His fangs lanced her neck.
There was no pain. Or maybe it was just so mild compared to the wound in her stomach that her body didn’t register it. But Elias’s hand on her chin, his forehead against her temple, told her he was drinking, his desperate sounds lurching the dying heart in her chest.
Placing all of her trust and hope in the one person who’d ever deserved it, she let herself drift. Mist surrounded Roksana, rendering her weightless and suddenly she was barefoot in the snow, looking down from above at her bloody body cradled to Elias’s chest. Red spread like a flood, forming a great circle around them, the stake she’d embedded in her stomach tossed several yards away like it had offended Elias. All around them, the trees waved with flames, but she and Elias seemed to be in a protected sphere of energy, like even his unpredictable abilities wouldn’t dare touch the moment.
Overhead, the flames in the sky parted, as if beckoning her through with a flare of moonlight. An unseen force pulled her upward and her body began to lack gravity, her toes leaving the spot where they’d buried themselves in the snow. But the pull toward the man howling for a second chance into her neck demanded her soul remain. Her heart demanded she remain and so she fought, screaming into the ether, bargaining for re-entry into her own body.

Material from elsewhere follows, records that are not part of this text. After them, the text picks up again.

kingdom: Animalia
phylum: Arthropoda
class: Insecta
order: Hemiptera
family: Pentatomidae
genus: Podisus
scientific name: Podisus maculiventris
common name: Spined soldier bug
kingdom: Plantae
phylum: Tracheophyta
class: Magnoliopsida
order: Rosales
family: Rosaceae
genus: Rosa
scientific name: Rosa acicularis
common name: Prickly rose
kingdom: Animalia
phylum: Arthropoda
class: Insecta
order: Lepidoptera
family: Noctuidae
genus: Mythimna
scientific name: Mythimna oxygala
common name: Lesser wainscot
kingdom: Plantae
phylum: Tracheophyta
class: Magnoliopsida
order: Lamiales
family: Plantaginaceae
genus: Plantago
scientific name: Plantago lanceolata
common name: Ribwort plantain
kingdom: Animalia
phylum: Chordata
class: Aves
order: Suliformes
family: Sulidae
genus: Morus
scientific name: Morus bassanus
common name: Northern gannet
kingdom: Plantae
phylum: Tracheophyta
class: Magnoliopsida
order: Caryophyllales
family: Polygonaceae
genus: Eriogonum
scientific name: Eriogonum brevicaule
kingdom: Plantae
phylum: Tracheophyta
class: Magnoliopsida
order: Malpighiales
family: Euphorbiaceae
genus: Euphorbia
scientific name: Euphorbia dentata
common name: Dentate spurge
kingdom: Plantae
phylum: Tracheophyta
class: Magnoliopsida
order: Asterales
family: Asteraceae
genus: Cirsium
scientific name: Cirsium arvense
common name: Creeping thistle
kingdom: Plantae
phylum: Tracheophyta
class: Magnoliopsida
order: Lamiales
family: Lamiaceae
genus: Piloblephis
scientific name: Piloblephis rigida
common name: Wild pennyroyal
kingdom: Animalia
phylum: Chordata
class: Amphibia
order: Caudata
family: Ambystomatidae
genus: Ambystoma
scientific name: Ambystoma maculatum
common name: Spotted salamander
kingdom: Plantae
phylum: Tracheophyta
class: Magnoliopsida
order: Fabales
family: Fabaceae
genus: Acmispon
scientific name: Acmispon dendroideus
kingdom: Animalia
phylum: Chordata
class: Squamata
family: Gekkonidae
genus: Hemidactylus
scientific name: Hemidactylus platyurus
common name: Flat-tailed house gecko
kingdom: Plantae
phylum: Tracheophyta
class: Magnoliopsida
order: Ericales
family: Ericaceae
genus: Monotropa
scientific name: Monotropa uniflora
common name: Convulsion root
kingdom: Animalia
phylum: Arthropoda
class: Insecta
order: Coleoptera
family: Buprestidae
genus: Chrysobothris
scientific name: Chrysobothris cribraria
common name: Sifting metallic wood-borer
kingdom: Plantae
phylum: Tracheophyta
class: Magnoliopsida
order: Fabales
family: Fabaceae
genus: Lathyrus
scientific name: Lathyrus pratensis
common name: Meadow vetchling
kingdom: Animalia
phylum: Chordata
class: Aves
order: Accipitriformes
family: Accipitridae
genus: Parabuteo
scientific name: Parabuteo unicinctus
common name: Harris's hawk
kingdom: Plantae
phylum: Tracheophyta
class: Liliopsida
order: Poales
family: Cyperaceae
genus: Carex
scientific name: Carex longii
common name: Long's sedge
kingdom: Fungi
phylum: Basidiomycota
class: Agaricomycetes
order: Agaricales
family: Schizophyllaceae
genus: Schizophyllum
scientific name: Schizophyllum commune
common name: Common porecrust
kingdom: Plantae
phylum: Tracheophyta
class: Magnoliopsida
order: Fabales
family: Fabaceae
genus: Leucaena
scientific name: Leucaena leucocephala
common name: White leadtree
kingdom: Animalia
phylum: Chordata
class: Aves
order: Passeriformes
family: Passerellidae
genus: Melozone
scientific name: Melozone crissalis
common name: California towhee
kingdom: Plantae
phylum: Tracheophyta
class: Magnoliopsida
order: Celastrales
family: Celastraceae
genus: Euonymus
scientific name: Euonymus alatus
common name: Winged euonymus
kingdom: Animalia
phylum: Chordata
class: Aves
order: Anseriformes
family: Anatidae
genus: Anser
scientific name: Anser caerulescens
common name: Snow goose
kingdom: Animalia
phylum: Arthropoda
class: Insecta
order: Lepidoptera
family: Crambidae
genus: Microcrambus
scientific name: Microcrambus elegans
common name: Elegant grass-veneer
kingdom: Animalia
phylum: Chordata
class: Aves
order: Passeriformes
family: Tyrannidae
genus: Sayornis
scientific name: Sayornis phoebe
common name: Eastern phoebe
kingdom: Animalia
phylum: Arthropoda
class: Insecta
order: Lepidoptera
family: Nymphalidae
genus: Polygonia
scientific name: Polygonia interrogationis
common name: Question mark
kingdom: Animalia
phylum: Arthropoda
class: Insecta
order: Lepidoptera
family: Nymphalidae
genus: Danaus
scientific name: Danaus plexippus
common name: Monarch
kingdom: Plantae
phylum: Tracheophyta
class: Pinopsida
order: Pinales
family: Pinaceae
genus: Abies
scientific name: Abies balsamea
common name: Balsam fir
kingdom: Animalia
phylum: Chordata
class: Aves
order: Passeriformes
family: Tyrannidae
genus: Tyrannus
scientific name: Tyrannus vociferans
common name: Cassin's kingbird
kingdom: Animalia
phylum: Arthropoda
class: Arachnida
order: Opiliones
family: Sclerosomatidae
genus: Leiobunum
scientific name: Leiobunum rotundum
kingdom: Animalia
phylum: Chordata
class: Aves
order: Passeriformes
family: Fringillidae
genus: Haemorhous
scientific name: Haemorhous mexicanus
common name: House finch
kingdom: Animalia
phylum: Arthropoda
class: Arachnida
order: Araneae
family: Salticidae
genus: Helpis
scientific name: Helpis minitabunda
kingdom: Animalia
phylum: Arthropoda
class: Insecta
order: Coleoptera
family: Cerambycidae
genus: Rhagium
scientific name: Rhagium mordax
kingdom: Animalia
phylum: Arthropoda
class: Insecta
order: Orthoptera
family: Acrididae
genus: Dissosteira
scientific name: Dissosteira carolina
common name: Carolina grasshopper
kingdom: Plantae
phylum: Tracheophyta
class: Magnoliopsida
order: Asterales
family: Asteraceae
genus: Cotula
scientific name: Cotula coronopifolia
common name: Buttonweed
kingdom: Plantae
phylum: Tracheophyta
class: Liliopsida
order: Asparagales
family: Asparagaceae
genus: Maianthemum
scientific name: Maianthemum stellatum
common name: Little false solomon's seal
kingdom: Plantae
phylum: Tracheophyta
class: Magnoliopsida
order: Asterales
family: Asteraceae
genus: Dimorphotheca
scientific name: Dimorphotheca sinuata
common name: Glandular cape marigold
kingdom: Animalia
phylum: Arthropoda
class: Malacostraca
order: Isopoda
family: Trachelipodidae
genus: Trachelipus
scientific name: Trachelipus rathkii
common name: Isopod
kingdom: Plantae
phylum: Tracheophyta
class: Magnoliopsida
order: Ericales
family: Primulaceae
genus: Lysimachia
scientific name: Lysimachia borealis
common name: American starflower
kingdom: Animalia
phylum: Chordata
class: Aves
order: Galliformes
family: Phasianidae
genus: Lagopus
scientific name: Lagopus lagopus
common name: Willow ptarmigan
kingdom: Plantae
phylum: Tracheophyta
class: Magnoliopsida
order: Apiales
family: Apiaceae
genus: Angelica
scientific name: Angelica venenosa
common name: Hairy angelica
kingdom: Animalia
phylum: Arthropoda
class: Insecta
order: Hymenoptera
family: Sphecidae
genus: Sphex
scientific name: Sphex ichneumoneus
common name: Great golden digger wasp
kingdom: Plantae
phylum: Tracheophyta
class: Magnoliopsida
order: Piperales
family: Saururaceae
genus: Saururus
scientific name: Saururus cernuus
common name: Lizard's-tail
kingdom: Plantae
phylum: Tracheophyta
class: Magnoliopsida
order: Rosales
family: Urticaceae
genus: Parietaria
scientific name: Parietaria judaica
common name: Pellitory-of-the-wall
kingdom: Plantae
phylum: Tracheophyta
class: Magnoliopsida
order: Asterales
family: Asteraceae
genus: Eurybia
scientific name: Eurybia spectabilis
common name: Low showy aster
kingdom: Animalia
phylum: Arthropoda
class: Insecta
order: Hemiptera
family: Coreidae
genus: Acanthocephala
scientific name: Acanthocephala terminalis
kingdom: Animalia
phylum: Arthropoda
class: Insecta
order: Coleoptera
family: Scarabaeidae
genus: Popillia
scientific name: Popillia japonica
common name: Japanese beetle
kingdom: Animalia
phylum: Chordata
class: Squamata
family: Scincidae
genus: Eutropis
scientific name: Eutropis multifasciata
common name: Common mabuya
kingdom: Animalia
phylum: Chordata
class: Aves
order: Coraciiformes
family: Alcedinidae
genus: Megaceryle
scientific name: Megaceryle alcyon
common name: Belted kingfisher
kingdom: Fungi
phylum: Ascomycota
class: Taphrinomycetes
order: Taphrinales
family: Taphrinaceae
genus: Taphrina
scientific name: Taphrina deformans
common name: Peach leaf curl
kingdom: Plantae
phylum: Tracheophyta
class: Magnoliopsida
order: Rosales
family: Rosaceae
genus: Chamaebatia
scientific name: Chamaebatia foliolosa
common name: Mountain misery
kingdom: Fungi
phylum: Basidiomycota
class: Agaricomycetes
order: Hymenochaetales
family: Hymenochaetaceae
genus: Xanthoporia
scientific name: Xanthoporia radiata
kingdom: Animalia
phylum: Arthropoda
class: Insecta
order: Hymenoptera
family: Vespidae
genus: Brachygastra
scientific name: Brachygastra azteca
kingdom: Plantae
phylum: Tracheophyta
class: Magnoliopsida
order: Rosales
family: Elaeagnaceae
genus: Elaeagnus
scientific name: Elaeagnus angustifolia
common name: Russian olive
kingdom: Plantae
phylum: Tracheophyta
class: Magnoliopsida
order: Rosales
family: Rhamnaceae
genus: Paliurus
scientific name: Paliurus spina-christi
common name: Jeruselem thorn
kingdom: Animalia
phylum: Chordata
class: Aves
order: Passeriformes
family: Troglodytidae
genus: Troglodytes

Around her, the forest dissipated.
For a long while, there was nothing but blackness, sorrow, the sound of lonely wind, no feeling anywhere. Nothing but a lost, weightless sensation. Floating. She had no human form, but love for Elias kept her rooted to earth, casting her down, down—
She woke up struggling, snow crunching around her, her stomach clenching violently. Rolling over and rising onto her knees, she bore down on the pain, but it wouldn’t subside. Elias crawled to her in the snow, his face red and ravaged by grief, but there was hope dawning in his amber eyes. Oh yes, there was hope and its purity almost appeased her hunger.
Almost.
The flames died slowly around them, snow swirling in the night breeze, the pungent scent of burning wood mingling with Elias’s crisp smell. She could see every molecule of her breath in the air, count the ridges of every snowflake.
Roksana opened her mouth to speak and fangs jabbed into her lower lip.
It had worked, then.
An elated sob escaped her. She wasn’t dead, but immortal. Never to be parted from her beloved. And she was starving. “Some of your blood was left inside me from last night after all.” A wave of hunger mowed through her belly. “Temnota moya,” she managed, the sound of his pulse coming to her as if through a bullhorn. “Please.”
Elias made a choked sound and reached for Roksana, determination seeming to imbue his muscles with strength and life once more. His hands were purposeful as he pulled Roksana onto his lap, slinging her fatigued legs around his hips and guiding her mouth to his neck. “Drink from me, mate. Drain me if you have to, just don’t try to leave my side or this earth ever again. Swear it.”
“I swear.”
Their mouths met in a hard kiss, Elias’s arms banding Roksana to him like she could still be snatched away by fate. “You stabbed yourself,” he grated against her mouth, his expression wild. “You had no way of knowing it would work, Roksana. You gambled with the only thing I love, goddammit. Never again. Please, never again.”
“You either.” A sob erupted from her mouth. “What you did for me…”
“You pay the debt by existing. I love you.” He kissed her hard. “I love you.”
“I love you, too.” She sniffed and reached into her pocket, holding up the endless list of names and addresses. “I gave Inessa a bunch of blank pieces of paper. We still have the game piece. Reward me for my cunning, vampire.”
He huffed a sound, admiration warring with emotion in his voice. “I never doubted you.”
“And I’ll never doubt you again.”
“You didn’t, baby.” He gathered her face close to his. “That’s why you could never kill me.”
Salty tears rolled down her cheeks. “You remember the night we met.”
“Every. Beautiful. Second.” Sincerity and love radiated from his eyes. “And I’d do it all again this time tomorrow.”
EPILOGUE
One Week Later
Elias twisted his wife’s wet hair into a knot, holding it on the top of her head so he could kiss her neck. The ethereal glow of the Blue Lagoon worried around them in gentle eddies, rippling like whispers against their skin, the Icelandic moonlight fanning out around them like a wavy spider web. Roksana floated on her back in front of him, her toes peeking out of the water, her back against his chest. Though her body was already limp, it went even more boneless as Elias traced her tongue slowly up the slope of her shoulder, nuzzling her ear.